» **EXCERPT PROVIDED**
____

Jay Smith preaches at Hyde Park Speaker's Corner in London. He has an amazing ministry there to Muslim radicals who gather at Hyde Park to proclaim their own message.

Open-air evangelism has always had a more or less counter-cultural stigma. People have always been offended by it, because it tends to confront them with the truths they least want to think about at precisely the moment they are trying to do something to avoid thinking about things like eternity and accountability to God.

And therein lies the true effectiveness of open-air ministry, I think. You can't measure the "success" of the street-corner guy by the number of converts he wins. You'd have to be able to know how many men who drove by him on their way to a strip club or a secret tryst and were convicted when they saw his "Repent" signs. But there are no statistics on that.

Old-style open-air ministry
Old-style open-air ministry

There is a guy in Santa Clarita who has some very-well designed signs and spends a lot of time at one or the other of our valley's two busiest intersections. He has been doing it for more than a decade. He purposely makes eye contact with me almost every time I drive by. I have never seen him without thanking God for people like him.

My youngest son is a policeman who patroled Venice Beach for a couple of years. I am thankful for the people who are down there (as Ray Comfort or someone from his team always seems to be) doing some kind of open-air evangelism. Tony Miano is a retired policeman who frequently does personal and open-air evangelism at our local courthouse (and elsewhere), and I'm thankful for his ministry.

____

» **REQUIRED WORK**
a. Answer these questions using the excerpt on open-air evangelism:
(i) Where does Jay Smith preach?
(ii) For how long has the man with signs in Santa Clarita been doing his work?
(iii) Where did the writer's youngest son patrol as a policeman?
b. Reproduce the passage of the excerpt on open-air evangelism that runs from "My youngest son" up to and including "for his ministry.", with no changes.

» **SUPPLIED RECORDS**
____

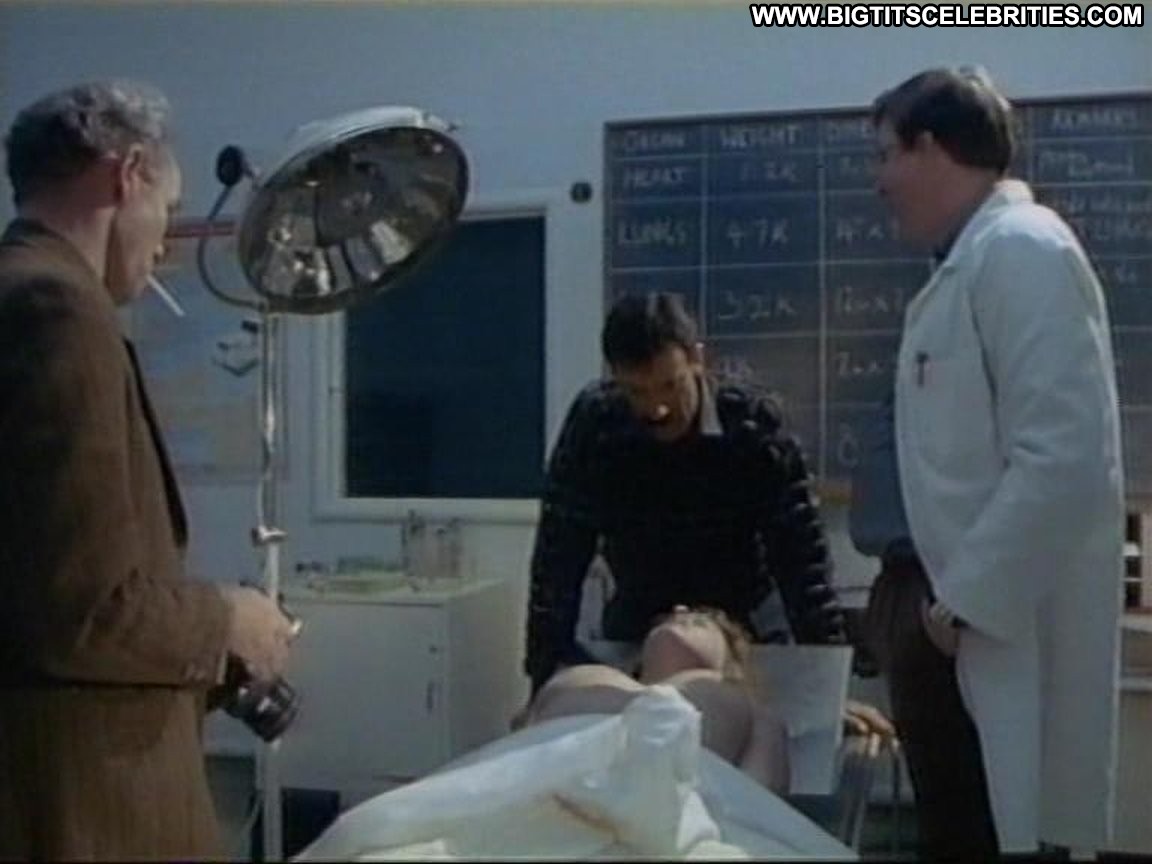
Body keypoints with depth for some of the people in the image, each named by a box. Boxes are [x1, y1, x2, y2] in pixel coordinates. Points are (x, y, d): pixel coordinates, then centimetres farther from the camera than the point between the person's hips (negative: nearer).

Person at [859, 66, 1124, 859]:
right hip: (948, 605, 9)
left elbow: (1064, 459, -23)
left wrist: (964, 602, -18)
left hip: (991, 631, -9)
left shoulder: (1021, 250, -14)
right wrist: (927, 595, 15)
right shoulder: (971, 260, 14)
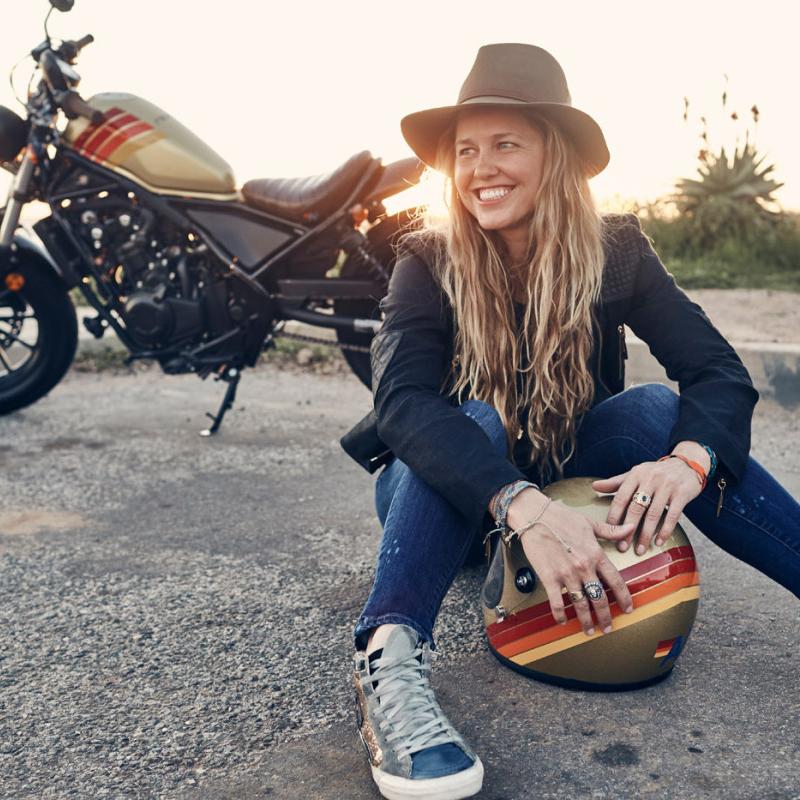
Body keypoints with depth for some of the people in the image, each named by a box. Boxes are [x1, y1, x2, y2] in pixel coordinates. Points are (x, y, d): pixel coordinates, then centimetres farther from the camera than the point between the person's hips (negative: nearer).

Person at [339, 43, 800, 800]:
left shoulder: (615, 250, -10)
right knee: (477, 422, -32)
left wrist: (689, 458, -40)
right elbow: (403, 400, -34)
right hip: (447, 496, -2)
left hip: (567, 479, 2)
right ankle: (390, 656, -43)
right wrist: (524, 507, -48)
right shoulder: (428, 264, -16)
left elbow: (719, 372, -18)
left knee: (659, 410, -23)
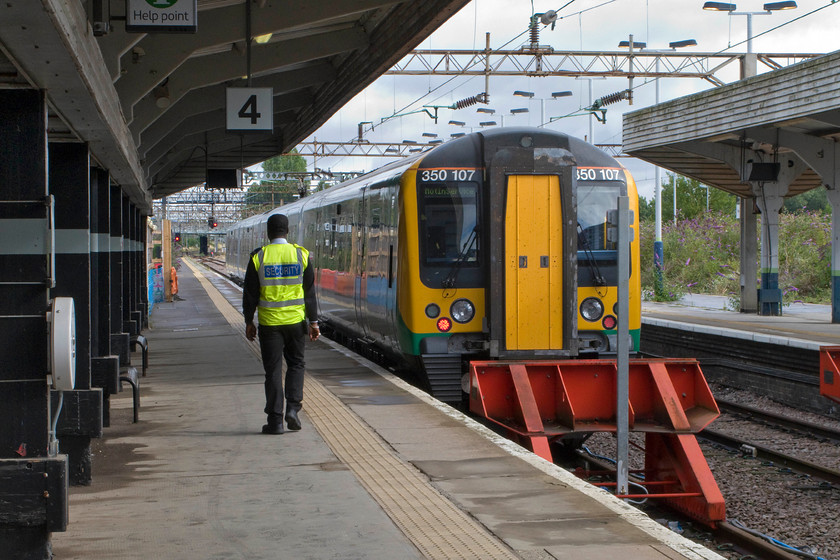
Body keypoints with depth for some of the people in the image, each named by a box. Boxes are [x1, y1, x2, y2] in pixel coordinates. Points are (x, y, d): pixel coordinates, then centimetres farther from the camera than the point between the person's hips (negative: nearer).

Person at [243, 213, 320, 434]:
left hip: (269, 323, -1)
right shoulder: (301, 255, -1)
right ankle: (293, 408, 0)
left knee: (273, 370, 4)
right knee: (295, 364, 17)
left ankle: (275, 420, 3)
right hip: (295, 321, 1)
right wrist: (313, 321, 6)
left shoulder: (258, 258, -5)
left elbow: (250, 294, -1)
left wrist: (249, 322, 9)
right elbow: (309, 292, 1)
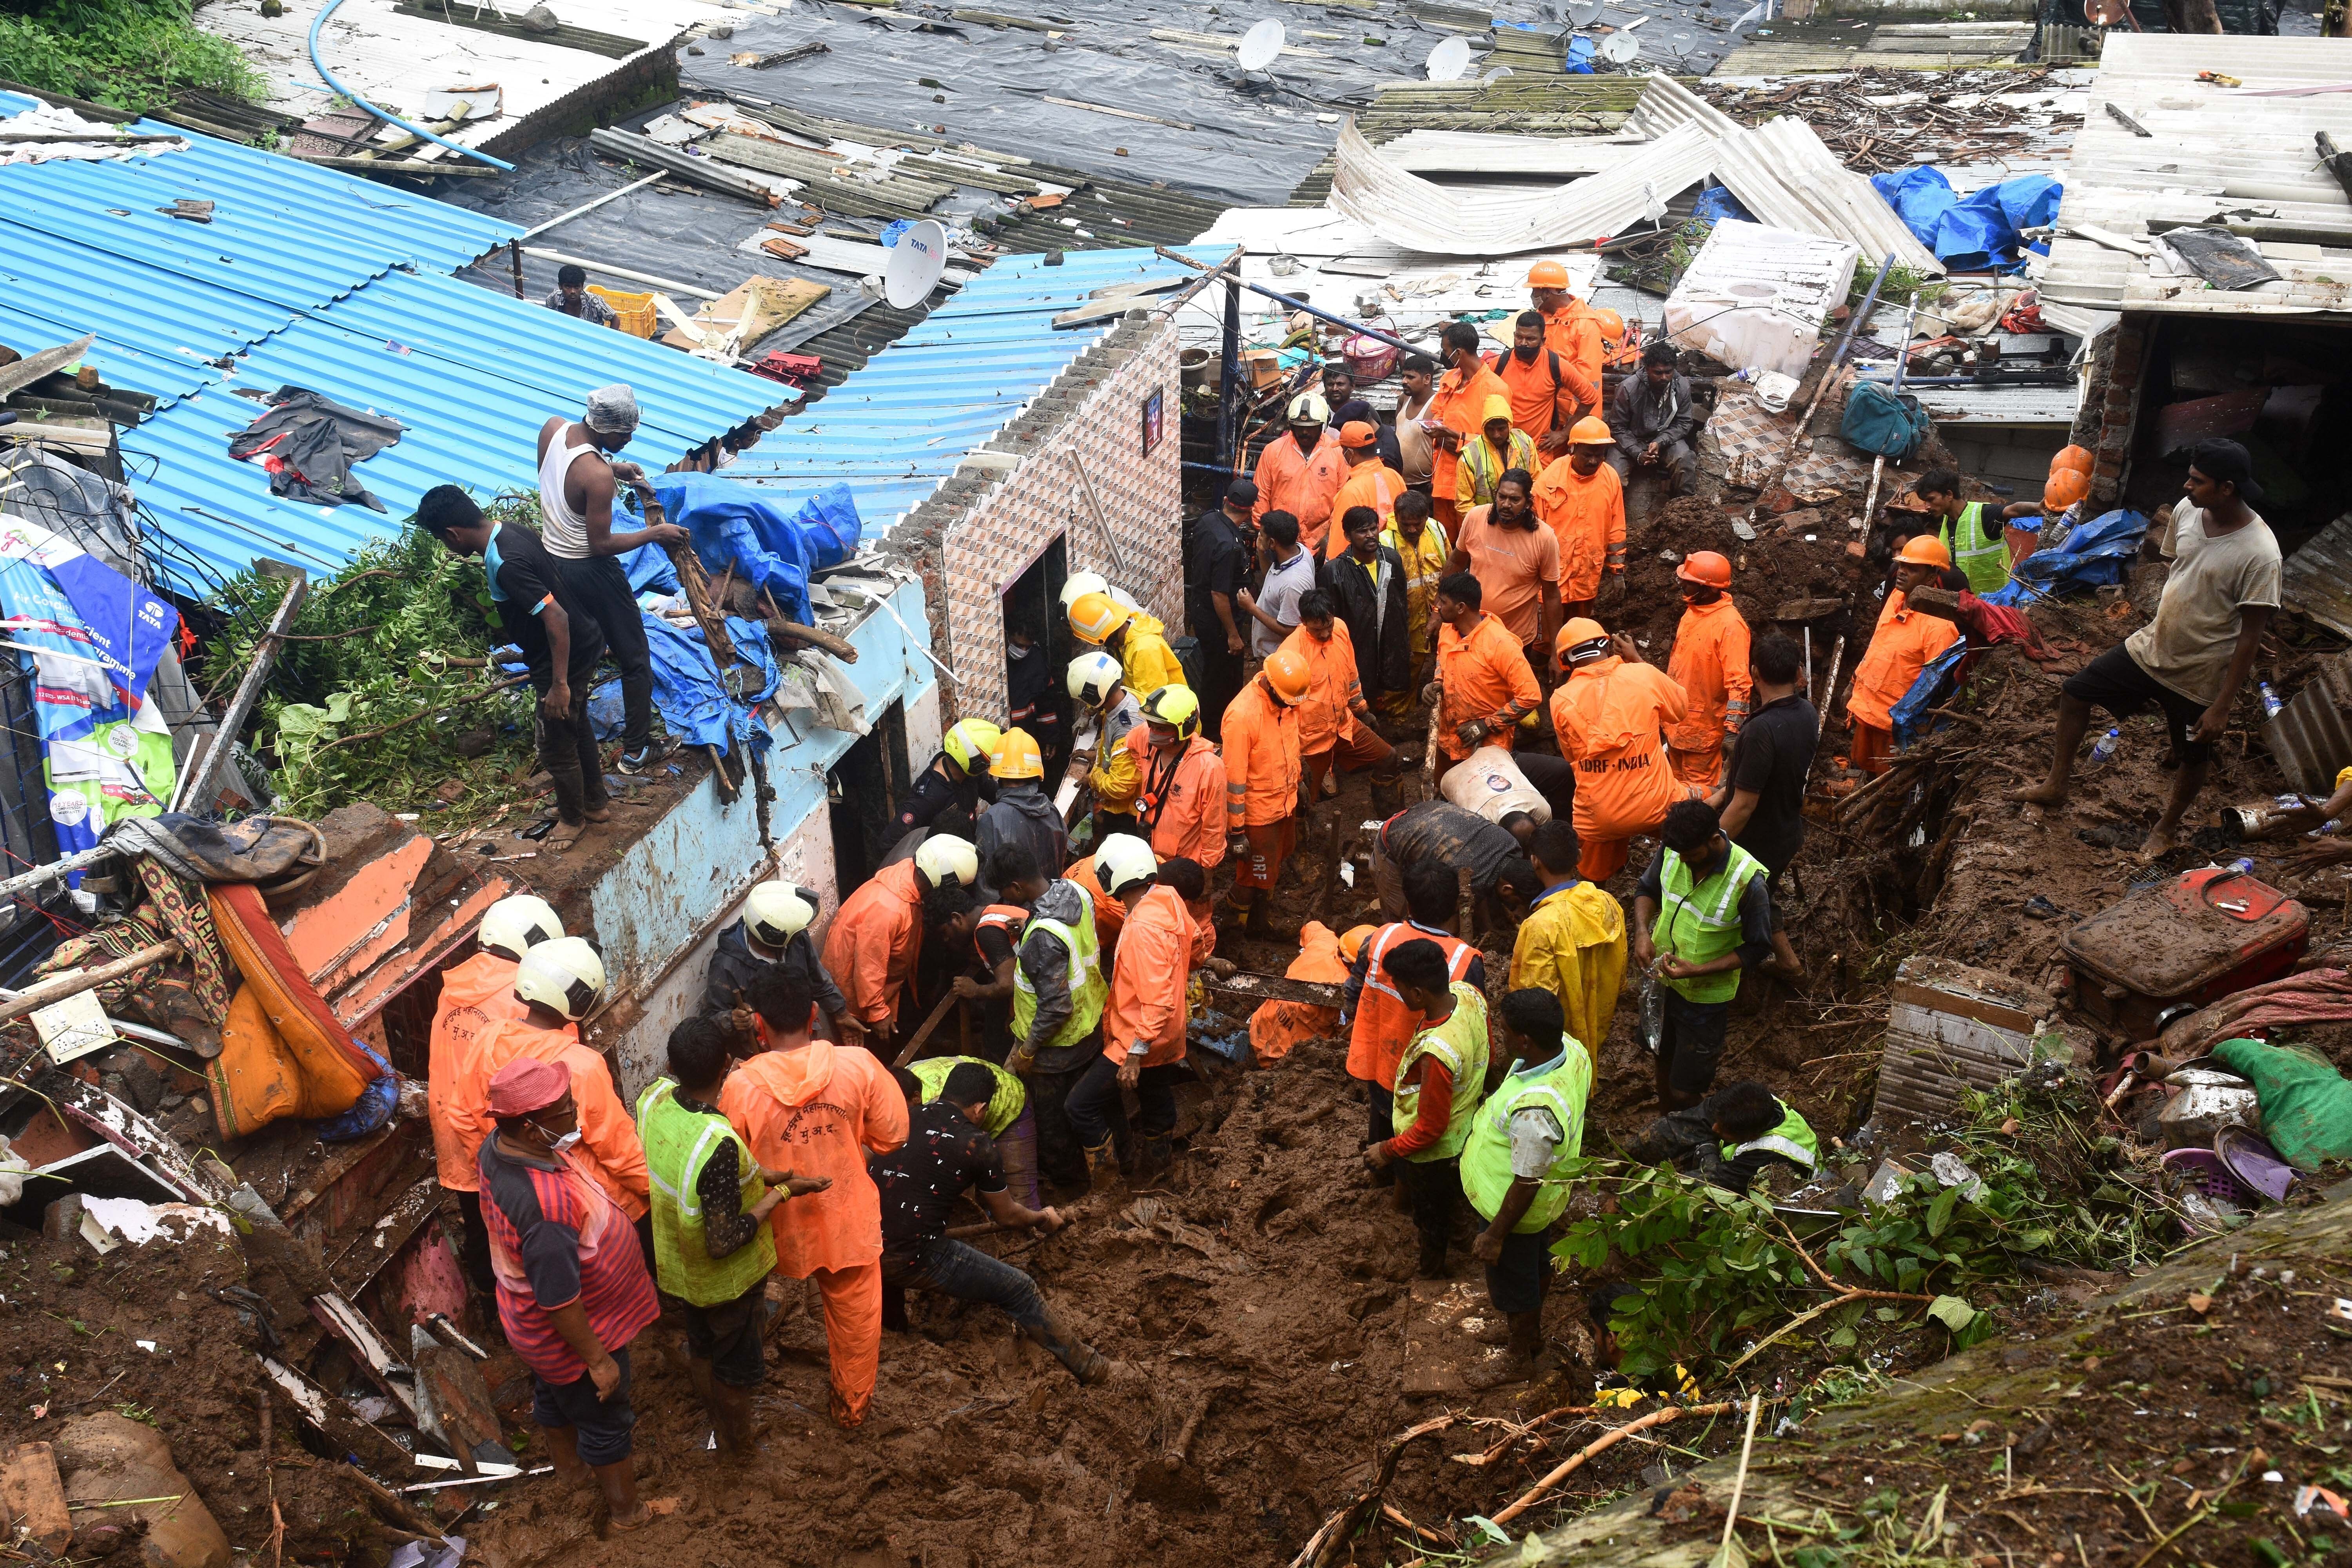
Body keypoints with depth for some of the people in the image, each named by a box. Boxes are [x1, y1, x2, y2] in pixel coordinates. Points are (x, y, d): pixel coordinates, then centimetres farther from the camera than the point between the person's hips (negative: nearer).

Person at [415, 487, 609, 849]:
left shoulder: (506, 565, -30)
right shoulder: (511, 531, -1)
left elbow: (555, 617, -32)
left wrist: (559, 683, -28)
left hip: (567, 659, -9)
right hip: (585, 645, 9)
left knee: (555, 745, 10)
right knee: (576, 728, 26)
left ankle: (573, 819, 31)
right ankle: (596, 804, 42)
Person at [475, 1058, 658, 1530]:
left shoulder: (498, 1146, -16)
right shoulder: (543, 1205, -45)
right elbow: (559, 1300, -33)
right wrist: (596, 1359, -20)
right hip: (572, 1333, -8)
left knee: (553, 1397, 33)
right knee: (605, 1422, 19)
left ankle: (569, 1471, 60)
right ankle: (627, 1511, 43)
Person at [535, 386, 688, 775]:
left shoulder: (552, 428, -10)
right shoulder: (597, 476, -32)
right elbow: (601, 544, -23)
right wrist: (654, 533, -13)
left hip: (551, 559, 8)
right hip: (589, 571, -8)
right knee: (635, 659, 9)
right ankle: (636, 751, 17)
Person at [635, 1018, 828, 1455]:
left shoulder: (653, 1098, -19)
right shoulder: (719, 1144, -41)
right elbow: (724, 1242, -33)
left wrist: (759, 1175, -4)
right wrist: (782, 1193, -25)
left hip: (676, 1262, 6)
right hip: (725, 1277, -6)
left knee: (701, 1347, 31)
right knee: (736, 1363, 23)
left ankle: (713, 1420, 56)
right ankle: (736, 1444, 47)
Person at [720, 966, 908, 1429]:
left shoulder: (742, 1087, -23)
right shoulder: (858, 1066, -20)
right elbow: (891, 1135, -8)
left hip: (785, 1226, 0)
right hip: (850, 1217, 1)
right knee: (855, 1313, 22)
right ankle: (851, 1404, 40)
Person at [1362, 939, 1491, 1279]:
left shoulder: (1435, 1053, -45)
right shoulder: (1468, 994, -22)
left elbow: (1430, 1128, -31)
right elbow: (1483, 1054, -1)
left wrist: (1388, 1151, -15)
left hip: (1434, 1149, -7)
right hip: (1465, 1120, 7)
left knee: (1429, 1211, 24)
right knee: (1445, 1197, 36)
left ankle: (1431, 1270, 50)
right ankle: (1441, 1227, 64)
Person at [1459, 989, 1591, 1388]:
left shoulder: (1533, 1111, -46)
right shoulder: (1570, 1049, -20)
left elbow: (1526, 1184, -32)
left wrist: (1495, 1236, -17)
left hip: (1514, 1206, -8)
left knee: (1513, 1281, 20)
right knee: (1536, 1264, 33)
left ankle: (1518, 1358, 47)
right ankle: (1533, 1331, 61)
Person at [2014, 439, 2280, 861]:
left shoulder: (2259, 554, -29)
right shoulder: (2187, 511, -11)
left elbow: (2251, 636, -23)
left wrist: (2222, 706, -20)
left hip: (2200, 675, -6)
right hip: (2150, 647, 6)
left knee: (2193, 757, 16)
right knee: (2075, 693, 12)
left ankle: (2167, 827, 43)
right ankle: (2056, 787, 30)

____

» **RESPONSES IN ORDER**
a.
(i) At Hyde Park Speaker's Corner in London.
(ii) For more than a decade.
(iii) Venice Beach.

b.
My youngest son is a policeman who patroled Venice Beach for a couple of years. I am thankful for the people who are down there (as Ray Comfort or someone from his team always seems to be) doing some kind of open-air evangelism. Tony Miano is a retired policeman who frequently does personal and open-air evangelism at our local courthouse (and elsewhere), and I'm thankful for his ministry.